In most of the 'wavefunction collapse' interpretations (Copenhagen interpretation), the answer is 'no'. An 'observation' requires some extra criterion to be met separating the quantum and classical domains - that the observer is 'big enough' in some way. Mass, spatial extent, number of internal states, the cumulative effects of some slight non-linearity in the equations exceeds some threshold, or (not scientifically favoured, but still popular) the consciousness or intelligence of the observer system. Proposals are speculative, and experimentally unobservable.

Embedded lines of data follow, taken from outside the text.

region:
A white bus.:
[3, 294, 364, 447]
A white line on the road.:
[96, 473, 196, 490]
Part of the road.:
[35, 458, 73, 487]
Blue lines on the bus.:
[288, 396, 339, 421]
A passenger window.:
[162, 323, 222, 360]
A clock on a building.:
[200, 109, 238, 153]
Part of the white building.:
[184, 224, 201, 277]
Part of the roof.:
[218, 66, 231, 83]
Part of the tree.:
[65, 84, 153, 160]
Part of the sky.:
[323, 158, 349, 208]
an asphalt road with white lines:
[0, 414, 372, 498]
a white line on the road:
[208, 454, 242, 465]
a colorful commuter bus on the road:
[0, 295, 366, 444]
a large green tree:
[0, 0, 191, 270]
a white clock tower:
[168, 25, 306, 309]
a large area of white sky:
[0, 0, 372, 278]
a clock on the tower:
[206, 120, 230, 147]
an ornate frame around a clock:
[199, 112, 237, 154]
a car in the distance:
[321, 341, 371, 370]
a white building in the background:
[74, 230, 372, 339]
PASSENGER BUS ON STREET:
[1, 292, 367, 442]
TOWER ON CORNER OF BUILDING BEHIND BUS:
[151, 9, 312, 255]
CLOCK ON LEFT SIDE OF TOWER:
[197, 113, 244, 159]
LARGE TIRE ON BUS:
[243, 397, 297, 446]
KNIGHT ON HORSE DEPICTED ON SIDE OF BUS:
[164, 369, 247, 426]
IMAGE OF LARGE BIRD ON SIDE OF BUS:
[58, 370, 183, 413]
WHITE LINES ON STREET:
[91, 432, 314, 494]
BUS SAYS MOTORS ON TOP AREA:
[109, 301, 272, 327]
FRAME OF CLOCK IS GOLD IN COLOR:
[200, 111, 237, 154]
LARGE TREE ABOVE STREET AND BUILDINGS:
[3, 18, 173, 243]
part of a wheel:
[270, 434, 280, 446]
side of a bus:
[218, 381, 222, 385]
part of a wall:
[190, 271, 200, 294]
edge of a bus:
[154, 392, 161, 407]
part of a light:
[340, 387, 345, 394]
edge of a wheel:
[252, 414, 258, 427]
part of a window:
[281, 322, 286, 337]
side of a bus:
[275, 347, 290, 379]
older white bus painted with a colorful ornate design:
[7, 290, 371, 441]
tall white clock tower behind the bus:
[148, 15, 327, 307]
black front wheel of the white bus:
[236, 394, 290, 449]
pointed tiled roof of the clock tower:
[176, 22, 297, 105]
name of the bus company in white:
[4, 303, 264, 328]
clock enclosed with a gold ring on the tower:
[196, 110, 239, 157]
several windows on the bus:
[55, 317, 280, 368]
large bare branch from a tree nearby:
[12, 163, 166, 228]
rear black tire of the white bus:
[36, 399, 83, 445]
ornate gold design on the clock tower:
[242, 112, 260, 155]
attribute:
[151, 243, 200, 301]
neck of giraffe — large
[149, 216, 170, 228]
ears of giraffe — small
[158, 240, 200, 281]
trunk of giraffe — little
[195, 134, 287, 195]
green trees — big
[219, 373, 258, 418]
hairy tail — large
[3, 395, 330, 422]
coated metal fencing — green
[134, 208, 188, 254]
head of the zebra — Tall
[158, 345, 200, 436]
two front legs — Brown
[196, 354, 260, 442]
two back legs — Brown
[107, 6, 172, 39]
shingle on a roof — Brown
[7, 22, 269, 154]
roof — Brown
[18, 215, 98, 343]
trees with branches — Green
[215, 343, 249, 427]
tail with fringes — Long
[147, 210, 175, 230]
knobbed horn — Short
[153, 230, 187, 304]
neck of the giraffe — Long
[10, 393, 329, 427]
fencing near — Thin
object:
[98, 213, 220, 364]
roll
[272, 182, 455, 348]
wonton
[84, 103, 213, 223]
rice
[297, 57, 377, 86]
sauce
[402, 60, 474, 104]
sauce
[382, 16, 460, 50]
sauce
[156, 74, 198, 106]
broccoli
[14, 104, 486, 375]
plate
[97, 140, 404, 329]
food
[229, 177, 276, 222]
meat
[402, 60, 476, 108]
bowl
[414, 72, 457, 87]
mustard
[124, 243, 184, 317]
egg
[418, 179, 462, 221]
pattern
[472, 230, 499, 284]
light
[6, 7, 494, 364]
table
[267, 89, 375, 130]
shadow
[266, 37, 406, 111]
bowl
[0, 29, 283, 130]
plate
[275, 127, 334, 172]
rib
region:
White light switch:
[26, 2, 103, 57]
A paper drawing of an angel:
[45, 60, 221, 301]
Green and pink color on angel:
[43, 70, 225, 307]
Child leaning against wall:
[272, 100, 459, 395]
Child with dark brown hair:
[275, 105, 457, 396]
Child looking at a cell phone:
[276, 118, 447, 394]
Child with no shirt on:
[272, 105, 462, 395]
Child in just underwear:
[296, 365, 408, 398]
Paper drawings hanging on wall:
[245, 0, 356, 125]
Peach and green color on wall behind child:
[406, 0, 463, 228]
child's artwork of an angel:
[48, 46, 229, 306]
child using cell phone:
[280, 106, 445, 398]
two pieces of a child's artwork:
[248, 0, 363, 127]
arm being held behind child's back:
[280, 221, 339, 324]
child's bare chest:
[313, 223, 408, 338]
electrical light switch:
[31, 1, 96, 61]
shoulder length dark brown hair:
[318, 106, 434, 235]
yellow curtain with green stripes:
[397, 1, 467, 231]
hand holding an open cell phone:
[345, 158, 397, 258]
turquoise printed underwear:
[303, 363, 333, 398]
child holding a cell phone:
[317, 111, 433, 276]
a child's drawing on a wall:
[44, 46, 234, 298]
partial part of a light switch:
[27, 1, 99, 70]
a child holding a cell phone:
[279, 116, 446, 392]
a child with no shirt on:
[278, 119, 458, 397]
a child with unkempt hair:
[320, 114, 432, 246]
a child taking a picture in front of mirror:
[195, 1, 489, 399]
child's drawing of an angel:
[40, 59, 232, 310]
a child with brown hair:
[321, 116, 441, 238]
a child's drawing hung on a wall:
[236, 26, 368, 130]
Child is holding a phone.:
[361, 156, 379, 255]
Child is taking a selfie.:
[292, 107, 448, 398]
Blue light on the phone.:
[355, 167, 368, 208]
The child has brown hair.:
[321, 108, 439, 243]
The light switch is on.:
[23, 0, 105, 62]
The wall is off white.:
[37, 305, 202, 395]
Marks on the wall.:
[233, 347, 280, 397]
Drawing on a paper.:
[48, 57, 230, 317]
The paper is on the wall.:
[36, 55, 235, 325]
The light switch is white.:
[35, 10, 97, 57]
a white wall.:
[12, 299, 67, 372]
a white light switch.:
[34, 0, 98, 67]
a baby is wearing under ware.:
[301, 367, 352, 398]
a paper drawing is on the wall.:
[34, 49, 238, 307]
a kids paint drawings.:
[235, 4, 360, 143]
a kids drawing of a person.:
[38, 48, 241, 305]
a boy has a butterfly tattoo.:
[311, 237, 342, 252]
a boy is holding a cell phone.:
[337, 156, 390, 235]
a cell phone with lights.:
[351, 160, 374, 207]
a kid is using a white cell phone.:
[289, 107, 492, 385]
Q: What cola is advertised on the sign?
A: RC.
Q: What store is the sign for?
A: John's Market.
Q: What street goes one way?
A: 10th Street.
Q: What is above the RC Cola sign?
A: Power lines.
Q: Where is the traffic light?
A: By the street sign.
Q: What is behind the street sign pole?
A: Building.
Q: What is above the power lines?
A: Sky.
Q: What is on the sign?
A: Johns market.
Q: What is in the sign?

In the Everett (Many Worlds) interpretation, then yes, the interaction could potentially be considered to be a measurement. For example, (and oversimplifying the physics heavily,) the uniform motion of the centre of mass of the electron-proton system in a Hydrogen atom means their positions are correlated. Joint states in which the electron is offset one way have the proton offset the other way. The proton's offset from the centre of mass can be considered 'knowledge' of the electron's position. The atom remains in a superposition of states with the electron offset in every direction - from the outside point of view, the situation remains uncertain. But the proton's point of view may be broken down into a superposition of orthogonal (and hence mutually invisible and non-interacting) states, in each of which the proton 'observes' a different position of the electron.

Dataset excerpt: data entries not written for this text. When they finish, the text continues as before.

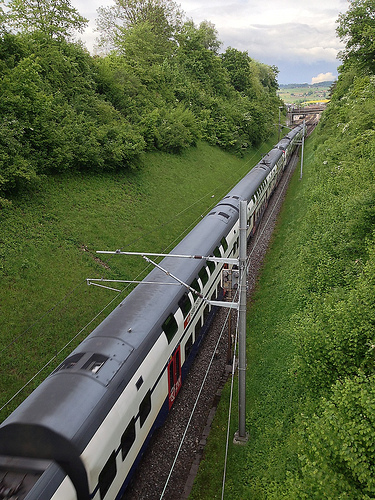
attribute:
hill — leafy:
[0, 101, 286, 430]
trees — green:
[0, 2, 285, 203]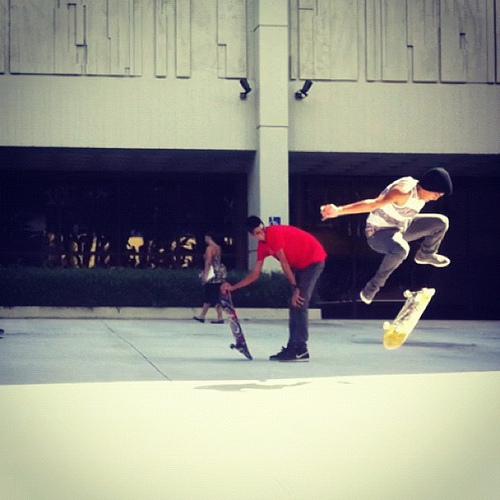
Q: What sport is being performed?
A: Skateboarding.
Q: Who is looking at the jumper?
A: The boy with the red shirt.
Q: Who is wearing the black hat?
A: The boy jumping.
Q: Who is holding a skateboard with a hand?
A: The boy with the red shirt.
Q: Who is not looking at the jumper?
A: The woman in the back.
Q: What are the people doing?
A: Skateboarding.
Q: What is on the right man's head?
A: Hat.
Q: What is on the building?
A: Speakers.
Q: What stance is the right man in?
A: Jumping.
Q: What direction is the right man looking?
A: Down.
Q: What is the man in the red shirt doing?
A: Watching.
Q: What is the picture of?
A: The picture is of a guy jumping.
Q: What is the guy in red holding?
A: The guy in the red is holding a skateboard.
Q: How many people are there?
A: Three.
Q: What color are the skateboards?
A: Yellow, white and black.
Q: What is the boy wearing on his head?
A: A hat.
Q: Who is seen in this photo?
A: Boys and a woman.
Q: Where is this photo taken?
A: In front of a building.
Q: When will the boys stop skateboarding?
A: After they get tired.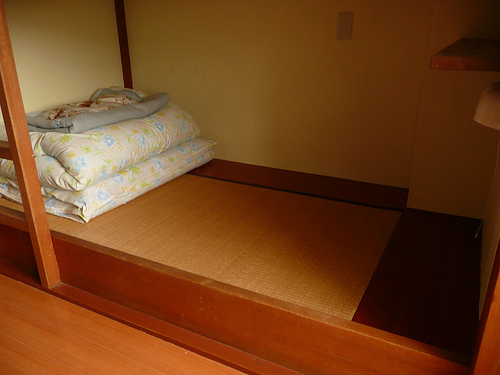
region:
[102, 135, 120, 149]
Blue flower on pillow case.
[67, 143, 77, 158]
Yellow flower on pillow case.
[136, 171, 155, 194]
Green flower on top of pillow case.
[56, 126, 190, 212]
Two pillow on top of floor.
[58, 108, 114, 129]
Blue blanket on top of pillow.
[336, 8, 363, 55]
Socket on side of the wall.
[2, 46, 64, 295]
Brown ladder on the side of bed.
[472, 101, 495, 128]
Small white lamp shade to the right.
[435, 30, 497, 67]
Brown cover over light.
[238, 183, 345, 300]
Thin piece of covering on the floor.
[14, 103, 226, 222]
white with blue flowers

If a wavefunction for a single particle is spread out over a region of space, then the different bits of the wavefunction do not interact with one another. They cannot 'see' one another. When an electron passes through both slits of the 'double slit' experiment, the electron passing through one slit does not 'see' itself passing through the other. There is, for example, no electromagnetic repulsion between the charges, affecting the interference pattern. This is a simple consequence of the linearity of the equations.

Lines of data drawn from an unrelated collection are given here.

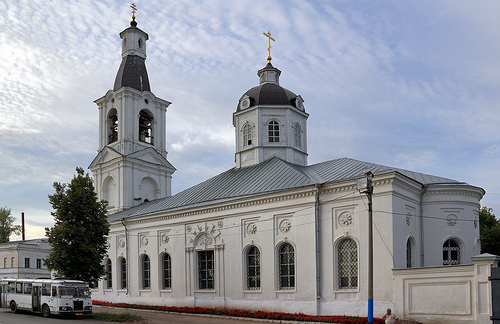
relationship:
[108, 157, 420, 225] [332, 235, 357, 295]
church has window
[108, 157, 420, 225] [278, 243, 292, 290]
church has window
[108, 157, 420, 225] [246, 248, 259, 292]
church has window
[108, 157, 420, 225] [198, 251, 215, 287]
church has window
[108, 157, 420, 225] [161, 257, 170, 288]
church has window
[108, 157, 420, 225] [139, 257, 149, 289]
church has window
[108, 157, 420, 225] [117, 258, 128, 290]
church has window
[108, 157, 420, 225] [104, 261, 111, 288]
church has window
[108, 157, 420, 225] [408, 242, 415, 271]
church has window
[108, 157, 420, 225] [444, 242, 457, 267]
church has window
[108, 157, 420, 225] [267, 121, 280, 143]
church has window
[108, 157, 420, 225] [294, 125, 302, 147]
church has window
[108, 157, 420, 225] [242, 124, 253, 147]
church has window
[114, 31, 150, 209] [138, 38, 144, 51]
belltower has window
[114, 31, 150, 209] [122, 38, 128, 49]
belltower has window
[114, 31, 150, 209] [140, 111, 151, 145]
belltower has window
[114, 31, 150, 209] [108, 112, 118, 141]
belltower has window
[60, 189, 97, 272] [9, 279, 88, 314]
tree by bus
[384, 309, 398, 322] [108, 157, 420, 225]
man near church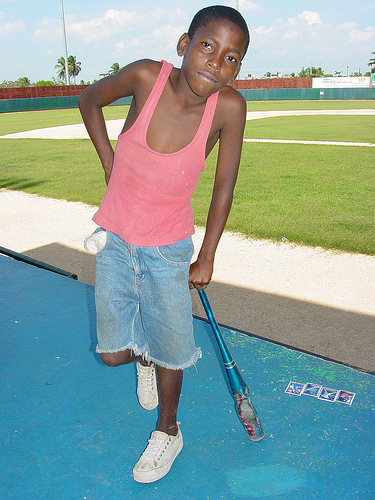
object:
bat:
[186, 274, 265, 443]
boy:
[77, 3, 250, 485]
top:
[90, 58, 219, 248]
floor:
[0, 98, 374, 499]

It is as if each possibility happened in its own separate world. The worlds can only interact with each other by interference, which manifests itself only in the apparent probability of events happening. Other interactions between different orthogonal parts of a wavefunction, like electrostatic repulsion, are forbidden. So it appears to each component as if all the other options have disappeared, and one outcome has been selected at random. However, all the options are still there, and to any outside system that is not correlated with the internal state of the atom (like us humans), the wavefunction still appears to be uncollapsed, as if no measurement had taken place.
The different interpretations of quantum mechanics all make exactly the same predictions about what we will observe in any given situation, and so are experimentally indistinguishable. It is therefore not a scientific question. The Everett interpretation has simpler rules (no mysterious collapse triggered by who knows what, or faster-than-light backwards-in-time paradoxes), but a far more complicated state (billions of unobservable alternate realities). Which picture you prefer is up to you. The idea of interactions and measurements being the same comes from the Everett interpretation and its close relatives. Collapse interpretations treat them as entirely different sorts of events, although they don't agree among themselves on what the distinction is.